------ Data section
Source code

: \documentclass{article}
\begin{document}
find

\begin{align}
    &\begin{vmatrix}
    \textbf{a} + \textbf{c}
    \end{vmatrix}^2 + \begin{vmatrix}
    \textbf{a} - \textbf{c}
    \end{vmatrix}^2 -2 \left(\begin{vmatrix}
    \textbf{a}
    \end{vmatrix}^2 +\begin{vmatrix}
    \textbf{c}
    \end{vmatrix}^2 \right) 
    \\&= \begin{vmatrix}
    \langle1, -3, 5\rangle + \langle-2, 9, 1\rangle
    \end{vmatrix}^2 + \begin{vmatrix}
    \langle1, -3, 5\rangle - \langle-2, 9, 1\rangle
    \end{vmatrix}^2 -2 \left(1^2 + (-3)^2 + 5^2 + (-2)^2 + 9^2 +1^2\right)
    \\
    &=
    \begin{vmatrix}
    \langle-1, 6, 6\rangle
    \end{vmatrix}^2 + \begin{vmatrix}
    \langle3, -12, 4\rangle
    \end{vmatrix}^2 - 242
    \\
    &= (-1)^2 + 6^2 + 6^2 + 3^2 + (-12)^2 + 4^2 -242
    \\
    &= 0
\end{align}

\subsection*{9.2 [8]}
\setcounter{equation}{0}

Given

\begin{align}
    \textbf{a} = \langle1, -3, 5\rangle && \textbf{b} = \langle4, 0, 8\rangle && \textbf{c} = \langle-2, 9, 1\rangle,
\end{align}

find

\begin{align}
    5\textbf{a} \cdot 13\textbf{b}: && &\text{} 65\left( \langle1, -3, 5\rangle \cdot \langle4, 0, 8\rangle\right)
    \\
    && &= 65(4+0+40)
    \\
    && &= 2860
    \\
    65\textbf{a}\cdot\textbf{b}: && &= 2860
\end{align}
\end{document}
------------
Work task => Please copy out the data above exactly.

Answer section =>
Source code

: \documentclass{article}
\begin{document}
find

\begin{align}
    &\begin{vmatrix}
    \textbf{a} + \textbf{c}
    \end{vmatrix}^2 + \begin{vmatrix}
    \textbf{a} - \textbf{c}
    \end{vmatrix}^2 -2 \left(\begin{vmatrix}
    \textbf{a}
    \end{vmatrix}^2 +\begin{vmatrix}
    \textbf{c}
    \end{vmatrix}^2 \right) 
    \\&= \begin{vmatrix}
    \langle1, -3, 5\rangle + \langle-2, 9, 1\rangle
    \end{vmatrix}^2 + \begin{vmatrix}
    \langle1, -3, 5\rangle - \langle-2, 9, 1\rangle
    \end{vmatrix}^2 -2 \left(1^2 + (-3)^2 + 5^2 + (-2)^2 + 9^2 +1^2\right)
    \\
    &=
    \begin{vmatrix}
    \langle-1, 6, 6\rangle
    \end{vmatrix}^2 + \begin{vmatrix}
    \langle3, -12, 4\rangle
    \end{vmatrix}^2 - 242
    \\
    &= (-1)^2 + 6^2 + 6^2 + 3^2 + (-12)^2 + 4^2 -242
    \\
    &= 0
\end{align}

\subsection*{9.2 [8]}
\setcounter{equation}{0}

Given

\begin{align}
    \textbf{a} = \langle1, -3, 5\rangle && \textbf{b} = \langle4, 0, 8\rangle && \textbf{c} = \langle-2, 9, 1\rangle,
\end{align}

find

\begin{align}
    5\textbf{a} \cdot 13\textbf{b}: && &\text{} 65\left( \langle1, -3, 5\rangle \cdot \langle4, 0, 8\rangle\right)
    \\
    && &= 65(4+0+40)
    \\
    && &= 2860
    \\
    65\textbf{a}\cdot\textbf{b}: && &= 2860
\end{align}
\end{document}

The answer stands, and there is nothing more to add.